## [Task requirements]
List each means named in the abstract on phosphoinositide breakdown in rat basophilic leukemia cells by which the IgE receptors are aggregated to produce a similar response.

## [Document passage]
---------------

Calcium-independent Phosphoinositide Breakdown in Rat Basophilic Leukemia Cells. Evidence for an Early Rise in Inositol 1,4,5-trisphosphate Which Precedes the Rise in Other Inositol Phosphates and in Cytoplasmic Calcium

Aggregation of the receptor with high affinity for immunoglobulin E (IgE) in rat basophilic leukemia cells leads to a calcium-dependent and a calcium-independent hydrolysis of phosphoinositides. The increase in the levels of inositol phosphates induced in the absence of calcium is only 25% of that observed with 1 mM Ca2+. The inositol phosphates reach a new steady state level 2 min after stimulation in EGTA, whereas with calcium they continue to increase up to 15 min. A similar response is observed when the receptors are aggregated due to the interaction of bound IgE with antigen or with anit-IgE, or by the binding of IgE cross-linked chemically. The antigen-mediated response is inhibited by hapten and disruption of such antigen-antibody aggregates late after stimulation leads to a rapid decline in the levels of the inositol phosphates to basal values. Separation of the inositol phosphates by Dowex columns shows that there is a fast rise in inositol trisphosphate which peaks at 15 s and slowly declines to a lower plateau within 2 min. Analysis by high pressure liquid chromatography reveals a 5-fold increase in the levels of inositol 1,4,5-trisphosphate in less than 10 s after stimulation, which precedes any major change in the other inositol phosphates. Aggregation of the receptor in the absence of external calcium induces a transient increase in cytoplasmic calcium which reaches a maximum of approximately 25 nM over basal levels after activation. The onset of the rise in Ca2+ lags after the initial rise in the inositol 1,4,5-trisphosphate.

---------------

## [Information given]
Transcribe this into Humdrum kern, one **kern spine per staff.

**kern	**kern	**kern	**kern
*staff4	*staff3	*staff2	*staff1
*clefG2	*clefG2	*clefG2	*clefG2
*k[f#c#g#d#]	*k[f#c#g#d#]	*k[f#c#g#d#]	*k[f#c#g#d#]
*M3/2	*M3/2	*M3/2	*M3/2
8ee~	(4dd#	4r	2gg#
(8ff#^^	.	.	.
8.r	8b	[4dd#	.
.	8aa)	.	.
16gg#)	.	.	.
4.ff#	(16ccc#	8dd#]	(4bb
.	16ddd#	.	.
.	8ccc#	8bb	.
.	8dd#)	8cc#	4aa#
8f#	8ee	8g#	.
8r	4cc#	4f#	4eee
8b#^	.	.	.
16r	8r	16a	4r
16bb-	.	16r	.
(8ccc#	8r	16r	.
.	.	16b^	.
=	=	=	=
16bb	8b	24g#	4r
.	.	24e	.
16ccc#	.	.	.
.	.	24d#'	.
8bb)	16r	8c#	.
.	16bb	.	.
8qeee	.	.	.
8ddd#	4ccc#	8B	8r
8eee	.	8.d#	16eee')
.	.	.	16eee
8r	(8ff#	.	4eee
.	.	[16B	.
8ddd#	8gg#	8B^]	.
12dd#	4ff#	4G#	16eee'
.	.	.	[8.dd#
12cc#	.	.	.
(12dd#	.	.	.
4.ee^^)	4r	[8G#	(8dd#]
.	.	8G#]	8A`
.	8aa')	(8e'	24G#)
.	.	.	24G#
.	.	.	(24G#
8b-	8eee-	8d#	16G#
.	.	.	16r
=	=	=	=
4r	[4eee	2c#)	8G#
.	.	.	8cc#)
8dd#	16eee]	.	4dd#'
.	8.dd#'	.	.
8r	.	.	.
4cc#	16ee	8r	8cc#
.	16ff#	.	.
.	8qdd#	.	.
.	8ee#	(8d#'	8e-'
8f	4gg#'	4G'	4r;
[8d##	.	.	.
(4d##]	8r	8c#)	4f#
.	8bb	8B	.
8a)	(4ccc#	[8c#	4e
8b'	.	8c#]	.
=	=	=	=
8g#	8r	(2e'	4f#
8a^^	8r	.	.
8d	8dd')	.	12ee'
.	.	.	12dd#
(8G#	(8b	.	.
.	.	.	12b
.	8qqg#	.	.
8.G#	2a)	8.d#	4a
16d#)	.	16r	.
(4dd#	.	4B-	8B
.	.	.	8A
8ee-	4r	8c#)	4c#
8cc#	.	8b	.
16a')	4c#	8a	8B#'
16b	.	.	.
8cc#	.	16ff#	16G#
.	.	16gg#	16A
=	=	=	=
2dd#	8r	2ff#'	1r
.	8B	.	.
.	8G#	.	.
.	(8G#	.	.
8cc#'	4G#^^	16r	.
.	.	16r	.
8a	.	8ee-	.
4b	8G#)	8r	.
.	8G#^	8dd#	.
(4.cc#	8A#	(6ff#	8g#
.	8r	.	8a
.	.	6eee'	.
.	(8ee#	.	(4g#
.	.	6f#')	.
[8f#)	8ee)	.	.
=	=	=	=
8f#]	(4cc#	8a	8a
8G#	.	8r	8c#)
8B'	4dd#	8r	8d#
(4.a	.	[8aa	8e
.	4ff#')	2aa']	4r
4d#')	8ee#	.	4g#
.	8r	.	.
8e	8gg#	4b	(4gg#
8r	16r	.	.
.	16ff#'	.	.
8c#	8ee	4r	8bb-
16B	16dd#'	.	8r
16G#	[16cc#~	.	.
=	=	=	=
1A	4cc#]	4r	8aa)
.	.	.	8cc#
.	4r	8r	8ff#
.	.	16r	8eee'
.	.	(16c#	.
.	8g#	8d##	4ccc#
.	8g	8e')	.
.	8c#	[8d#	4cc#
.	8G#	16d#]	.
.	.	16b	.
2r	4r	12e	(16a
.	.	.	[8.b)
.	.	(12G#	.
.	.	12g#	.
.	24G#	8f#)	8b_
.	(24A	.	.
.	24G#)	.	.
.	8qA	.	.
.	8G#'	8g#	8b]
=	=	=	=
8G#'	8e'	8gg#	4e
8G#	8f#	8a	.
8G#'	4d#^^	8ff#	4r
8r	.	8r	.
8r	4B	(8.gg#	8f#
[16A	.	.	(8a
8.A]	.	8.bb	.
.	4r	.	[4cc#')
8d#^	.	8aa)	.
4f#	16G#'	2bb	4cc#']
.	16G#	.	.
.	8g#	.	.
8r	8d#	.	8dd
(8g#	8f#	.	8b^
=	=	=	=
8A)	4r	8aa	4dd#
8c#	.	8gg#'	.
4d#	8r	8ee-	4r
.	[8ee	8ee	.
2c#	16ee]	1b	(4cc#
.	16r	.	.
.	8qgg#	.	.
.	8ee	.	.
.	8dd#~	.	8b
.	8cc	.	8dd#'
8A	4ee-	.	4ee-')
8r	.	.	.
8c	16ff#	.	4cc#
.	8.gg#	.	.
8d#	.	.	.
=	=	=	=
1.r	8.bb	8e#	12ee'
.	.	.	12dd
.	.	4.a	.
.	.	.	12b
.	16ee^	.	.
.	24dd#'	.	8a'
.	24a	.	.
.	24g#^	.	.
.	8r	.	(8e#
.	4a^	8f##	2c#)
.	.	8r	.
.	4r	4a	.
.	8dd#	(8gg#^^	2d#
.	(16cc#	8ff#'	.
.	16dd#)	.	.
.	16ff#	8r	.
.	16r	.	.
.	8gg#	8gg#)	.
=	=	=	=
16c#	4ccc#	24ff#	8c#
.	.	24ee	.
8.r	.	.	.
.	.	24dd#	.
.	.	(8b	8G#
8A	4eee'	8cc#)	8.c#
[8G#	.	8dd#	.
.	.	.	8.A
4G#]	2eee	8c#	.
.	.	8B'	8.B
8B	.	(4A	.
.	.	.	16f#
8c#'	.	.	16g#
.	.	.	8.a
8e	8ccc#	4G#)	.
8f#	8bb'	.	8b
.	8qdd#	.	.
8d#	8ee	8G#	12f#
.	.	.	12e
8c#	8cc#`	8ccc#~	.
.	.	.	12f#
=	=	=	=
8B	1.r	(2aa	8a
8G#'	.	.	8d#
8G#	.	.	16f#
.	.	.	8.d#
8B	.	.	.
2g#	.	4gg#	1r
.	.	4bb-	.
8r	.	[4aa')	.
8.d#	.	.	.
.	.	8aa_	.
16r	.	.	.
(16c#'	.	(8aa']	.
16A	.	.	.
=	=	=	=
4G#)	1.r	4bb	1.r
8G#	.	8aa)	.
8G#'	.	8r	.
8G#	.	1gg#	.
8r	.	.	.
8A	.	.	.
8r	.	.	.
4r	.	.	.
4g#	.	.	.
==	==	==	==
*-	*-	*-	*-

---------------

## [Exercise answer]
- Interaction of bound IgE with antigen
- Interaction of bound IgE with anti-IgE
- Binding of chemically cross-linked IgE